Given text: Begin

Bishop Fulton J. Sheen, 1956 / Wikimedia

I recently spoke, alongside my colleague Dominic Preziosi, at Fordham University’s Lincoln Center Campus at a conference on “The Future of the Catholic Imagination.” Joining us on the panel was America Editor Matt Malone, and that magazine’s Executive Editor Kerry Weber; former Commonweal editor and long-time contributor Margaret O'Brien Steinfels was the moderator. Thanks to Angela O’Donnell, associate director of Fordham’s Curran Center for American Catholic Studies, for inviting us to participate.   

The conference was, at least in part, an extended response to the poet Dana Gioia’s 2013 essay in First Things about what he characterized as the crisis of the contemporary Catholic writer and the relative absence of a Catholic literary presence in the larger secular culture. Gioia looked back to the immediate post-World War II years as the high-water mark for the visibility and influence of Catholic writers in America. Near the end of Gioia’s essay he wrote: “The necessary work of writers matters very little unless it is recognized and supported by a community of critics, educators, journalists, and readers.”

I certainly agree.

The historian Kevin Starr subsequently wrote a very interesting and informative essay, The Lost World: American Catholic Non-fiction at Midcentury, in response to Gioia’s article. It is published by Wiseblood Essays in Contemporary Culture. Starr agreed with Gioia, but added that “a strong component of the sustaining Catholic culture in that era that resulted in such notable fiction and poetry was an all-pervasive and equally productive non-fiction culture.”

Starr goes on to describe the success of midcentury Catholic publishing houses such as Sheed and Ward, the significant number of non-academic theological books Catholics read, the plethora of Catholic publications, including Commonweal, America, and National Review—which he amusingly describes as a “lay-edited Commonweal in reverse”— and the remarkable growth of Catholic colleges and universities. The decades-long presence of Archbishop Fulton Sheen on radio and then on TV is also noted. All of this suggests, Starr writes, “that the 1950s American Catholicism so central to Dana Gioia’s pioneering essay, while contemporaneous with a time of theological indecision and even confusion, was not devoid of multiple levels of commentary, ranging from the popular to the most profound, that created a force field for Catholic novelists and poets to absorb from their very environment the color, context, profundity, and dissonances of the American Catholic experience in the immediate post-World War II era.”

Given text: End

About this exercise:
From the text on the Catholic imagination conference, copy word for word the passage that opens with the words containing "I recently spoke, alongside" and closes with "us to participate.".

Data shown: Begin

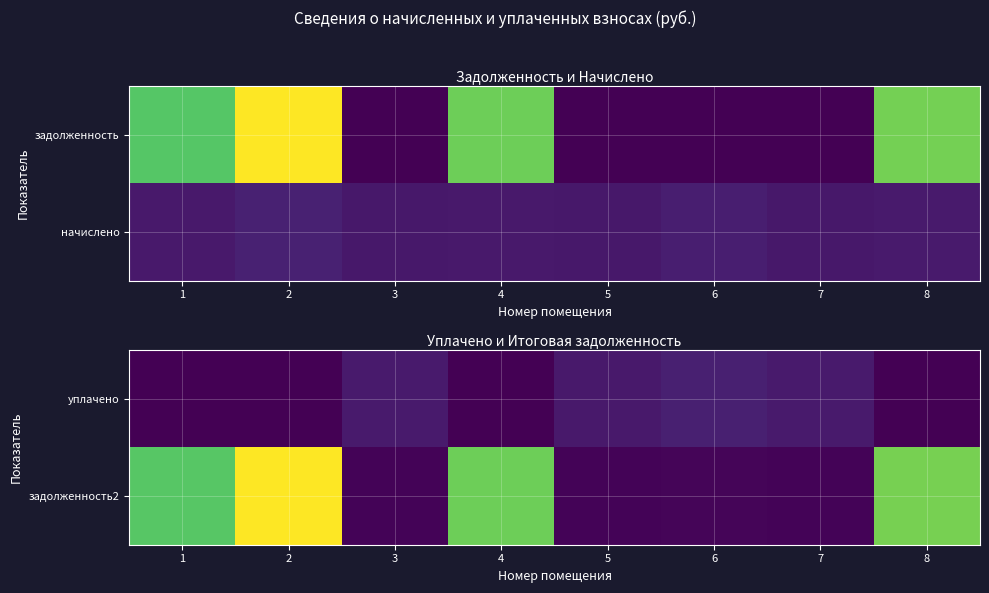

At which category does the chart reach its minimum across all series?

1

Data shown: End
Data shown: Begin

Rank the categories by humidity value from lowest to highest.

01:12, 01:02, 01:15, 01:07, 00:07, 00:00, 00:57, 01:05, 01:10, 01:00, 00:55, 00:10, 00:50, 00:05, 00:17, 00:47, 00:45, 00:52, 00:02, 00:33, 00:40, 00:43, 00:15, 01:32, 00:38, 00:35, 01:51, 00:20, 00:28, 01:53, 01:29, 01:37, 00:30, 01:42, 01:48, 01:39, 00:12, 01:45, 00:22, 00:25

Data shown: End

Task response:
I recently spoke, alongside my colleague Dominic Preziosi, at Fordham University’s Lincoln Center Campus at a conference on “The Future of the Catholic Imagination.” Joining us on the panel was America Editor Matt Malone, and that magazine’s Executive Editor Kerry Weber; former Commonweal editor and long-time contributor Margaret O'Brien Steinfels was the moderator. Thanks to Angela O’Donnell, associate director of Fordham’s Curran Center for American Catholic Studies, for inviting us to participate.